Denny wrote:In our area most guys who fertilize feed nothing but hay of course they lay on as much as they eat also..Myself I have fed wet distillars grain's the last 2 winter's but now since everyone has caught on the price went from Free to $34 per ton plus trucking.It may still sound cheap to some but it's 2/3rds moisture and labor intensive to feed to me it's not worth it.I will go back to planting corn for silage and feed hay.I don't use any fertilizer other than a little cow manure.When I first began running cows the ate a steady diet of swamp hay clear till grass.They were a little rough but bred back well and weaning weight's averaged 550#s.I know I made more money then.This winter I've really skimped my cows thru hay at $60 to $100 a bale for 8% protein is'nt worth it in my book.
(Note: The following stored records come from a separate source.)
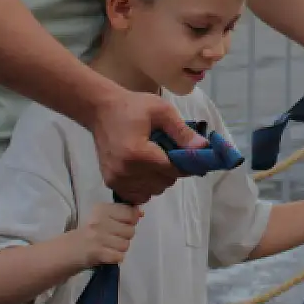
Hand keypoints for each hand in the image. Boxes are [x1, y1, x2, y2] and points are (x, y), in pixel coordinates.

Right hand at [75, 199, 143, 267]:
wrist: (67, 250)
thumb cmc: (88, 232)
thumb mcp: (103, 217)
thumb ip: (123, 213)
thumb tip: (141, 213)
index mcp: (102, 209)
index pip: (130, 213)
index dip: (130, 221)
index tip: (122, 224)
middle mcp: (100, 221)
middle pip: (130, 230)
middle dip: (125, 236)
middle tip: (112, 238)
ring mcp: (98, 237)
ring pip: (126, 244)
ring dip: (120, 248)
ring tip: (109, 246)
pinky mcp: (97, 252)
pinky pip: (119, 256)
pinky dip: (115, 257)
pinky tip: (107, 254)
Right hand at [89, 86, 204, 205]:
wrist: (101, 110)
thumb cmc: (133, 107)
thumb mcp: (162, 111)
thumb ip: (182, 132)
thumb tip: (203, 147)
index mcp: (137, 153)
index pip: (172, 171)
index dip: (184, 164)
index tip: (186, 154)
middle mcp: (125, 171)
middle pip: (164, 183)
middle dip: (172, 170)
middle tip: (167, 153)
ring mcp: (116, 179)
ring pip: (153, 191)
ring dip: (159, 179)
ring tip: (154, 159)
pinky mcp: (111, 183)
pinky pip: (138, 195)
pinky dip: (146, 186)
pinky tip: (144, 170)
From what I've seen on Alfalfa the little bit I've fed once they had some they would'nt eat my poor quality hay which I have lot's of.


I know it's another expense but some have good results tub grinding and mixing poor have with grain and or alfalfa bales. some even add straw. Many ways to feed the chopped hay from under a hot wire to feeder panel and wagons to using a mixer wagon. I used to feed silage and chopped hay in a mixer wagon. I went back to a bale processor. What ever you can make make work for your situation.